### Problem requirements
Please transcribe every record below exactly as written.

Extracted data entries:
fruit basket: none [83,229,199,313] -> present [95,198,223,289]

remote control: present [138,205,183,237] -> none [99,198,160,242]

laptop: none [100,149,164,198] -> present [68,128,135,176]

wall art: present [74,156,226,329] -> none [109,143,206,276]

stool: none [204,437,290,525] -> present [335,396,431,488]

### Result
fruit basket: none [83,229,199,313] -> present [95,198,223,289]

remote control: present [138,205,183,237] -> none [99,198,160,242]

laptop: none [100,149,164,198] -> present [68,128,135,176]

wall art: present [74,156,226,329] -> none [109,143,206,276]

stool: none [204,437,290,525] -> present [335,396,431,488]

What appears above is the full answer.